Lincoln

Updated: Jul 12

Published by PSC Games and launched on Kickstarter on 9 May, Lincoln is the latest title from prolific designer Martin Wallace. Though it has military units and a board featuring an abstracted map of connected locations representing key sites in the American Civil War, Lincoln isn't a wargame. It's a card-driven game where both players are competing to make the most effective use of their asymmetric deck of cards. Shown here is a prototype of the game; if it does well on Kickstarter, the likelihood is that the actual components for Lincoln will be an upgrade on those shown here on Board’s Eye View.

In Lincoln, players each have a hand of cards and, on their turn, they can use these cards to take two actions. The Union player’s hand size is always 6; the Confederate player starts with a hand size of 5 but this can be reduced to 4 and eventually 3 as a result of Union progress on a blockade track. Most cards can be put to two or more alternative uses. If they are used for their primary function (usually to build an army or fort), they are mostly single once-per-game use (they are played and then removed from the game) and most have to be paid for by the player additionally discarding other cards from their hand. This can lead to difficult and delicate choices as players will almost always be depleting their supplies and sacrificing potential opportunities in order to take build actions.
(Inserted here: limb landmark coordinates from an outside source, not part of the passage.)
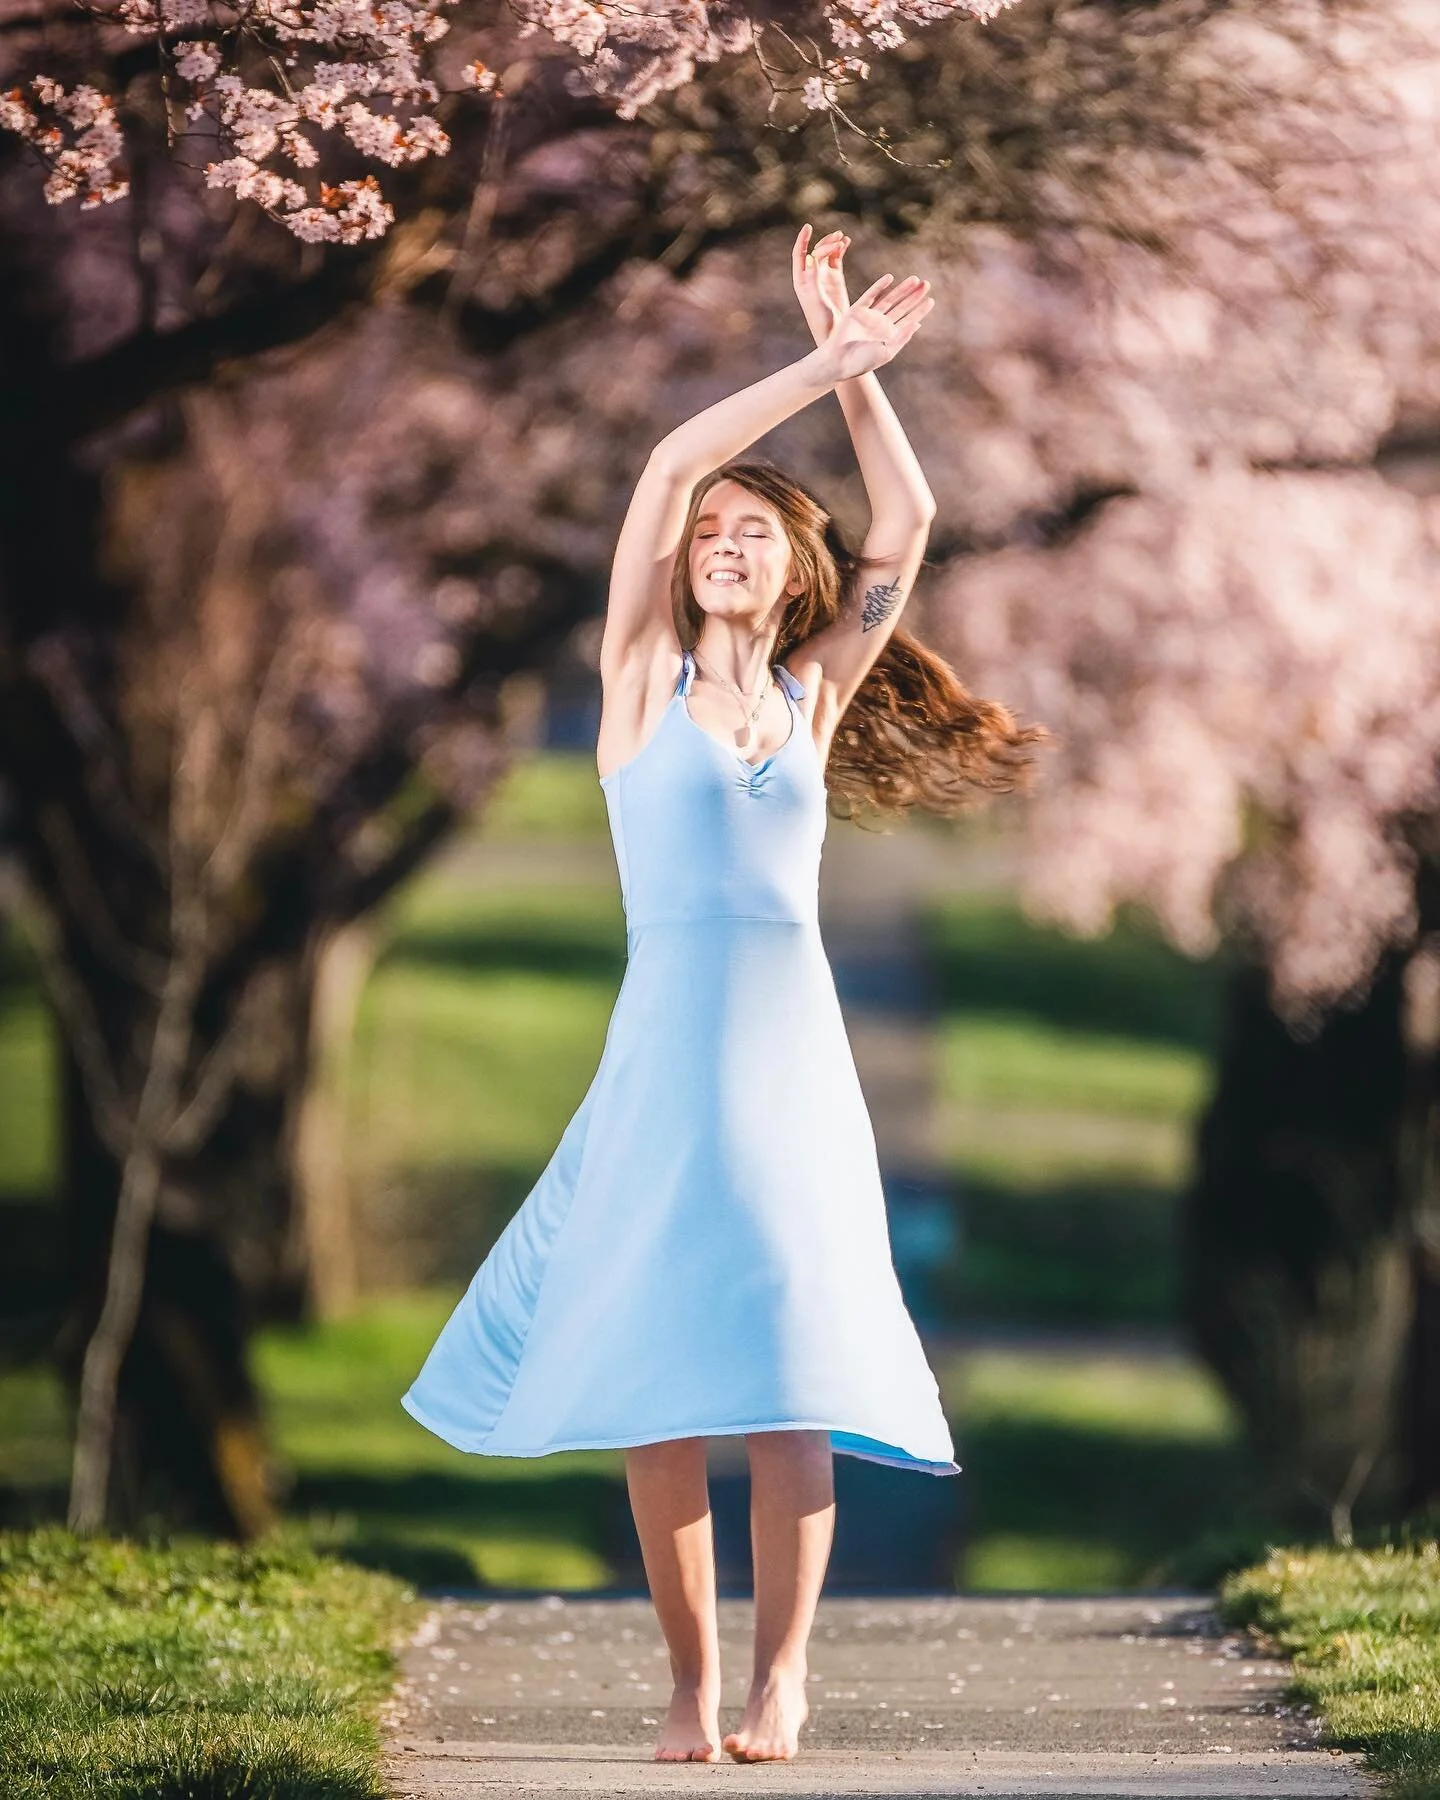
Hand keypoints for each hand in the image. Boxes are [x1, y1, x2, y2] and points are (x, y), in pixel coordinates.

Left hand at [792, 222, 852, 343]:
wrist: (833, 333)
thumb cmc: (821, 320)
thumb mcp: (816, 299)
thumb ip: (813, 278)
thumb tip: (810, 257)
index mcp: (801, 280)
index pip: (799, 254)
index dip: (803, 240)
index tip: (808, 227)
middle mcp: (811, 275)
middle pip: (815, 252)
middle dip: (825, 243)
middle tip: (837, 240)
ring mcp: (824, 276)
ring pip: (826, 253)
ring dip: (832, 243)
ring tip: (841, 237)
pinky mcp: (836, 279)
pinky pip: (837, 259)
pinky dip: (841, 250)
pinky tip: (846, 242)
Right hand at [810, 269, 933, 385]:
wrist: (838, 361)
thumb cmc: (861, 362)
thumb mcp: (887, 351)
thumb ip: (901, 337)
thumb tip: (917, 324)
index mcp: (889, 337)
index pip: (908, 320)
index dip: (919, 310)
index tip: (931, 300)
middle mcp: (881, 325)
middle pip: (902, 306)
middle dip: (914, 296)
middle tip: (927, 284)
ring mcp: (870, 316)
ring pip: (889, 299)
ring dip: (902, 289)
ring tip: (915, 279)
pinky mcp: (857, 310)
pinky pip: (871, 295)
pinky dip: (880, 286)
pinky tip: (890, 278)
Martin Wallace refers to the game mechanic in Lincoln as a ‘deck destruction’ rather than a deck building game. It’s an apt description and the cards ‘burnt’ and those cycled out of use serve too as a metaphor for the grim arithmetic of attrition that characterised this conflict, just as they do in PSC’s other card-driven wargames, the excellent Quartermaster General series by Ian Brody. The rules for combat mean battles are likely to be heavily affected by the cards added to that battle to represent the impact of leadership. Nevertheless, they involve losses being taken by both sides, encouraging players to treat low-value units as mere cannon fodder; again, a perhaps apt abstraction of the war.



Both players have several alternative victory conditions in Lincoln. The pressure is on the Union player to have scored a net advantage in victory points (usually by making territorial gains) before they shuffle and recycle their discard pile. Additional cards are shuffled into the discard piles the first and second time they are recycled. These too are asymmetric: making the Union notably stronger over time as the Confederacy gets weaker. The Confederate player’s scope for action can be greatly curtailed by Union progress on the blockade track, but a parallel Europe track offers one alternative route to a Confederate victory (in effect, recognition of the Confederacy by Britain and other European powers).
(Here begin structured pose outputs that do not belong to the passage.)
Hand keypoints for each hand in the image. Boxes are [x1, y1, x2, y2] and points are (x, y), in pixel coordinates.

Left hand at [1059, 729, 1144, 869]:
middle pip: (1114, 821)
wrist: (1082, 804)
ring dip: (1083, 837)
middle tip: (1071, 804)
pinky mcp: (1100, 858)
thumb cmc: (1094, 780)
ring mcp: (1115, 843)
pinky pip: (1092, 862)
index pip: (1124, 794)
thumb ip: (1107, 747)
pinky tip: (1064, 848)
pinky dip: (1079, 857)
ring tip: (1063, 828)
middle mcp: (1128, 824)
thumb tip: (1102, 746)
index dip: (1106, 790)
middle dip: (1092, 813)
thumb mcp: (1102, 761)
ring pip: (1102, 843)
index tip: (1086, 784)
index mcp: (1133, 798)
With a range of different victory conditions, each player has a seemingly free hand on how they play the game. That said, just as Chess allows a Fool’s Mate trap, so the Union player in Lincoln can leave themselves open to losing on the Confederate’ player’s first turn! The rules specify that the Union player goes first and allows them free reign to take any actions they like. Be warned, however, if the Union player doesn’t use at least one of their two actions to reinforce their position in Washington, the Confederate player may, on their turn, take the opportunity to build another unit at Manassas and then take a movement action to try to take Washington on this first turn. If they succeed, it’s instant Game Over! Although Washington gives the Union player a +4 in defence, the Confederates can top this if they are able to boost their attack with a high-value leadership card. I was able to chalk up a Confederate win in this way on my very first play of Lincoln. And this wasn't due to my having an especially fortuitous hand: there is quite a high chance that the Confederate player will hold a high-value leadership card and a relatively low chance that the Union player will hold one (the Confederate deck starts off with fifteen +4 and +5 leadership cards in a deck of 38; the Union starting deck of 47 includes just four cards with +4 leadership). The very real risk of this quick Confederate victory doesn’t make this game ‘broken’, it just means the Union player has to be wise to the fact that their capital is vulnerable from the start of the game.

The various options and the clever balance of very different forces all make for a thoughtful and engrossing strategy game with rather more of a ‘euro’ feel than you’ll find in a more conventional war game. If you’re a traditional war gamer, Lincoln is a game that will certainly make you think; if you don’t usually consider war-themed games, then you really mustn’t let the Civil War setting put you off giving this game a try. Lincoln is a subtle hand management game that offers the opportunity for some intriguing cat and mouse tactics. Definitely one to check out.